Met with an enraptured response, demand was as immense as the watch's critical acclaim—the Big Bang chrono won the design prize at that year’s Geneva Watchmaking Grand Prix and a clutch of other international accolades.
Biver and his successor as CEO, Ricardo Guadalupe, have championed numerous feats of artistic fusion at Hublot, including the creation of patented alloys such as Hublonium (magnesium and aluminium), King Gold (gold and platinum), and Magic Gold. This last remarkable material—a fusion of 24-carat gold and ceramic—is virtually scratch-proof.
The company has also crafted timepiece cases in carbon fibre (melded with gold or titanium, in a further nod to the art of fusion), clear sapphire crystal, Texalium (a carbon/aluminium composite), and volatile, ultra-rare element Osmium.

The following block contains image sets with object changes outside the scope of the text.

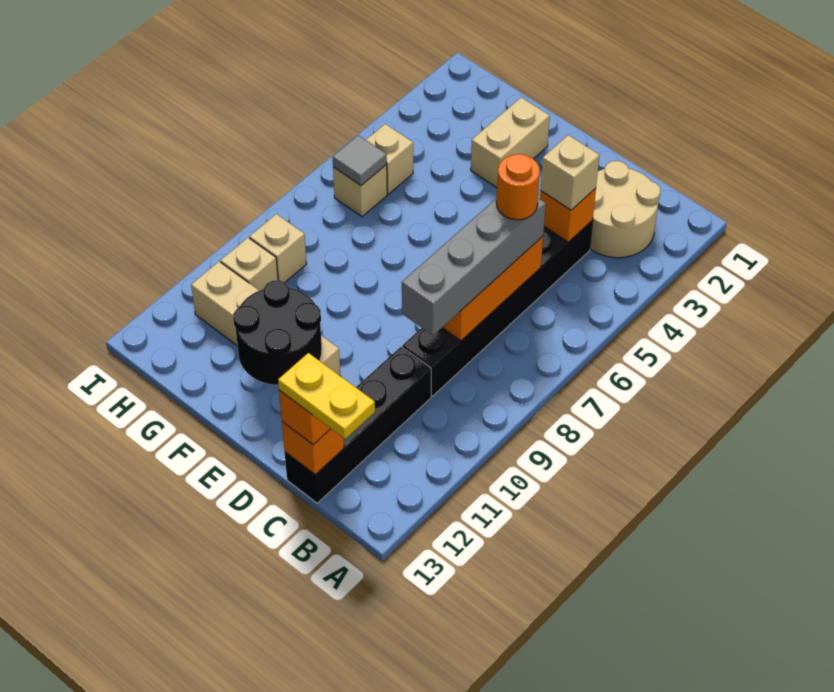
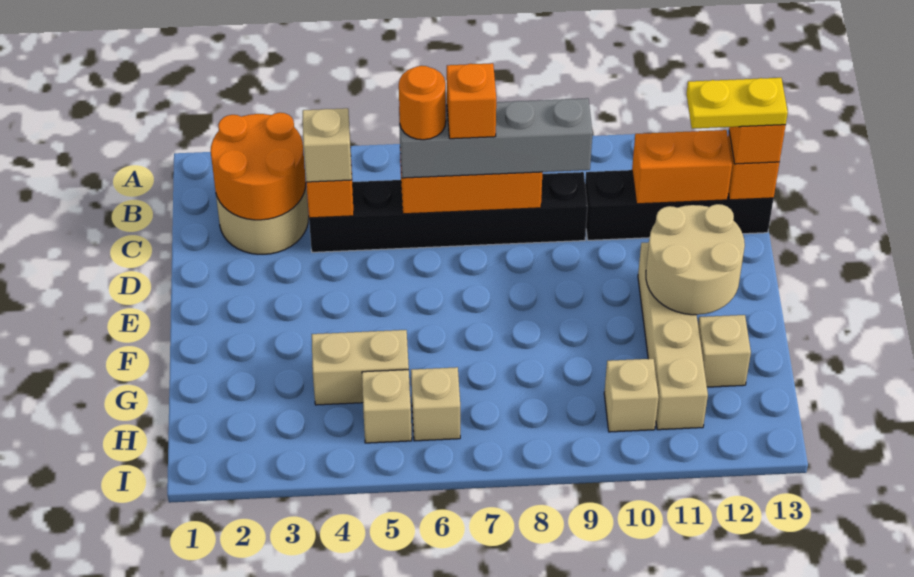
none -> orange 2x2 round brick [211,113,306,220]
yellow 1x2 plate [278,353,375,439] -> yellow 1x2 plate turned to [687,78,788,129]
none -> orange 1x1 brick [447,63,496,139]
none -> orange 1x2 brick [632,130,732,204]
black 2x2 round brick [233,280,322,385] -> tan 2x2 round brick [646,204,745,315]
tan 1x2 brick [471,97,550,188] -> tan 1x2 brick moved to [312,330,409,405]
grey 1x1 tile [333,135,387,185] -> none
tan 1x1 brick [249,214,307,282] -> tan 1x1 brick moved to [698,315,751,387]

Innovative case materials would be meaningless without serious horological mojo at the watches’ core. And indeed, despite the modern aesthetic of the brand’s movements, traditional watchmaking craftsmanship is Hublot’s lifeblood and beating heart.
“The Art of Fusion finds its expression far beyond the materials,” says CEO Ricardo Guadalupe. “It’s a lifestyle, it’s a mindset that guides all Hublot’s actions and partnerships. To us, The Art of Fusion means linking yesterday and today with tomorrow,” he explains. One glance at a Hublot watch, and you’ll see exactly what he means.